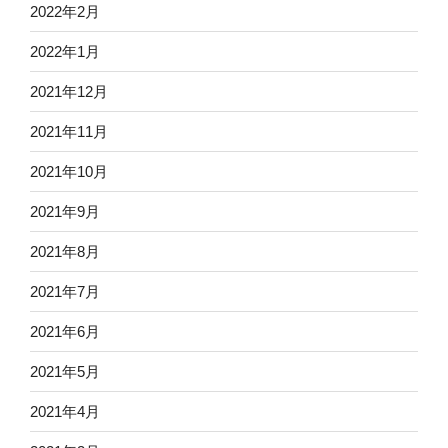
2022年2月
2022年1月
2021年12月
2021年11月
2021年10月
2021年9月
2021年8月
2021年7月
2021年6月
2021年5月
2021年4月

--------------------------------

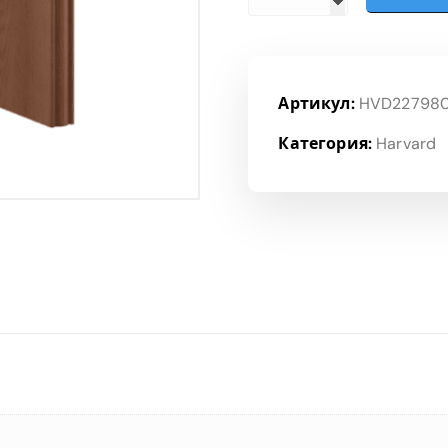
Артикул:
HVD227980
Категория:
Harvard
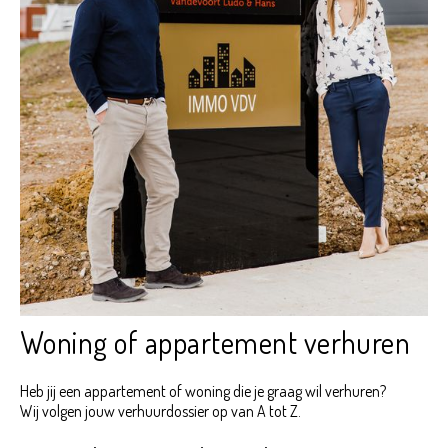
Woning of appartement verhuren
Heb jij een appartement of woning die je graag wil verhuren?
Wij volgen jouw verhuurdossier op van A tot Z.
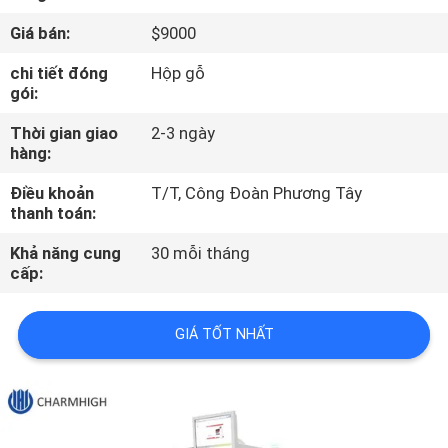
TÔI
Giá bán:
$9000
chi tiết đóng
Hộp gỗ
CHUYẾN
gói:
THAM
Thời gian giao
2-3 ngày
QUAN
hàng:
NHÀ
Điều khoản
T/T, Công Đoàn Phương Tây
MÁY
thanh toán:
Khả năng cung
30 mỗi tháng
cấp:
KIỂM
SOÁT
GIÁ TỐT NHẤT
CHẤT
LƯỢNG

--------------------------------

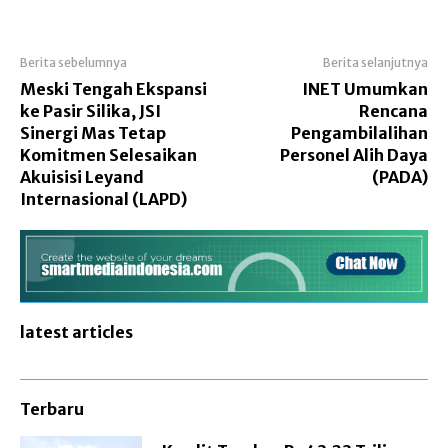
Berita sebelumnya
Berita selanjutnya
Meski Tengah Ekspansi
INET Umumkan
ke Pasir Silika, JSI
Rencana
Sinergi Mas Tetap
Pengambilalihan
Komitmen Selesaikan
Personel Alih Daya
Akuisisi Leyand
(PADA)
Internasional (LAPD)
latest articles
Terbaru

--------------------------------

Goal of the exercise >> Return, word for word, the lines of the entries from the line with "Woning of appartement verhuren" to the line with "Wij volgen jouw", both included.

Expected answer >>
Woning of appartement verhuren
Heb jij een appartement of woning die je graag wil verhuren?
Wij volgen jouw verhuurdossier op van A tot Z.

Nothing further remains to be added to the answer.